A Meta está dando um passo além no uso de inteligência artificial ao criar um clone digital de seu fundador, Mark Zuckerberg, treinado para reproduzir voz, expressões faciais e até opiniões estratégicas do CEO. A iniciativa, revelada pelo Financial Times, tem um objetivo prático: liberar o tempo do executivo para decisões macro enquanto o avatar atende, em tempo real, aos quase 79 mil colaboradores da companhia.
Como funciona o “Zuck-bot”
Segundo fontes internas, o projeto utiliza gravações de áudio, vídeos e transcrições públicas de Zuckerberg para modelar um avatar 3D hiper-realista. A tecnologia de síntese de vídeo e voz vem, em parte, da britânica Synthesia, avaliada em US$ 4 bi e conhecida por soluções corporativas de avatares. A IA “escuta” pedidos dos funcionários, recupera documentos internos da Meta e devolve respostas contextualizadas, como se o próprio CEO estivesse ali na sala do Slack.
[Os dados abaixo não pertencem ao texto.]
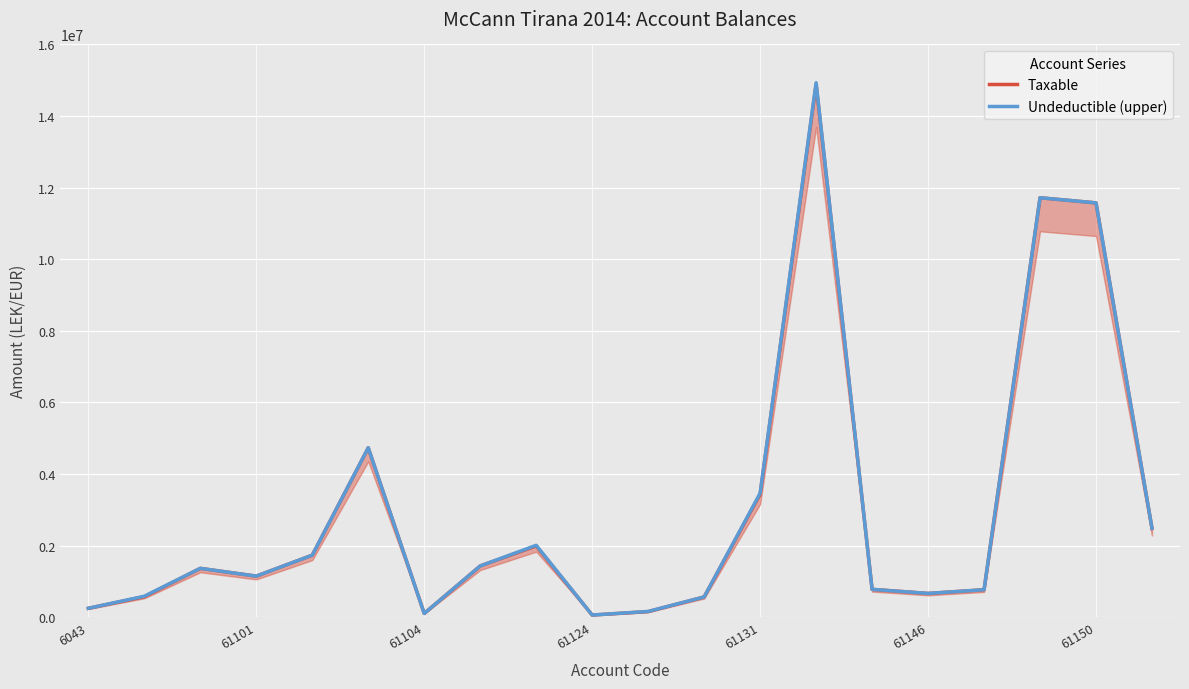

What is the smallest value displayed?

61813.2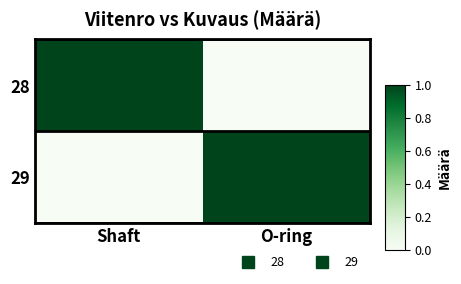

How many series are shown in this chart?

2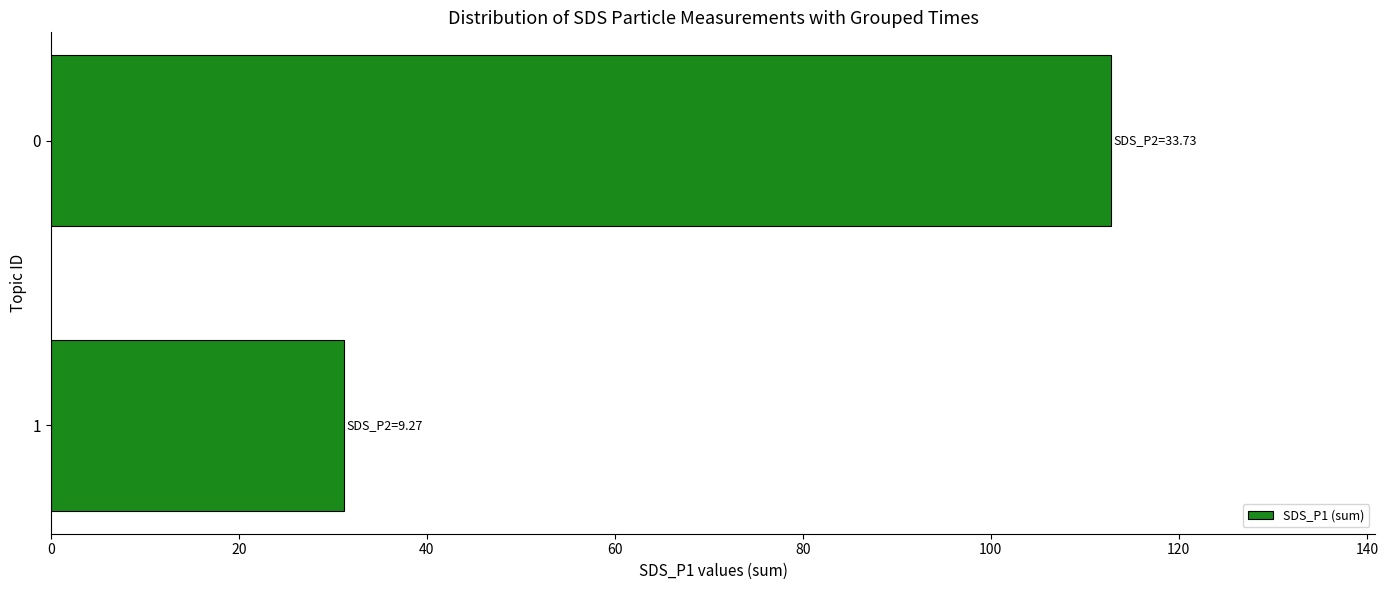

Reading bottom to top, what are all the values shown in this chart?

31.2	112.7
Do Metaverso aos agentes pessoais: a evolução da ideia
Não é a primeira investida de Zuckerberg em clones virtuais. Em 2022, ele apresentou um avatar simples dentro do Horizon Worlds, alvo de memes pela estética datada. O feedback negativo fez a Meta recalibrar seus esforços para personagens gerados por IA mais convincentes. Em 2023, a companhia lançou o Creator AI, permitindo que influenciadores criassem “sósias” para responder fãs 24 h por dia. O novo clone interno é, portanto, o próximo degrau de uma estratégia claramente escalável.
Por que isso importa para você?
1. Produtividade corporativa: se a experiência der certo, grandes empresas podem adotar CEO-bots para acelerar atendimentos e alinhamentos sem reuniões eternas no Zoom.
2. Tecnologia de consumo: a mesma base de IA pode chegar ao usuário final em forma de assistentes pessoais nos óculos Meta Quest ou em futuros fones AR. Imagine planejar seu setup gamer conversando com um “especialista virtual” que conhece as fichas técnicas de mouses, teclados ou placas de vídeo em tempo real.
3. Tendência de mercado: gigantes como Google e Microsoft já testam agentes autônomos. A aposta bilionária da Meta pressiona o setor a correr atrás de chips mais potentes — boa notícia para quem acompanha lançamentos de GPUs voltadas a IA, como as séries NVIDIA RTX 40 Super ou AMD Radeon PRO.
O papel da Synthesia e de novos hardwares
A Synthesia afirma que “vídeo e voz realistas aumentam engajamento e retenção”. Para alcançar esse nível de naturalidade em tempo real, servidores equipados com GPUs de altíssima performance fazem todo o trabalho pesado de inferência de IA. Nos bastidores, isso impulsiona a demanda por placas como a NVIDIA H100 ou a recém-anunciada Blackwell B200, evidenciando uma corrida por hardware cada vez mais eficiente — algo que, no varejo, respinga em placas de vídeo gamer mais acessíveis e com núcleos dedicados a IA.
Imagem: Internet
Para onde a Meta quer chegar
Zuckerberg já declarou que 2026 será “o ano dos agentes de IA para e-commerce”. O plano inclui uma superinteligência capaz de executar qualquer tarefa cognitiva melhor que humanos, reduzindo camadas gerenciais e “achatando” equipes, nas palavras do próprio CEO. Se o avatar interno funcionar, espere versões orientadas a vendas, suporte ao cliente e — por que não? — consultoria instantânea para montar o PC ideal.
No fim das contas, o clone de IA de Mark Zuckerberg pode inaugurar uma nova era de chefes on-demand e abrir caminho para assistentes virtuais ultra-personalizados, do escritório à sua bancada de hardware em casa.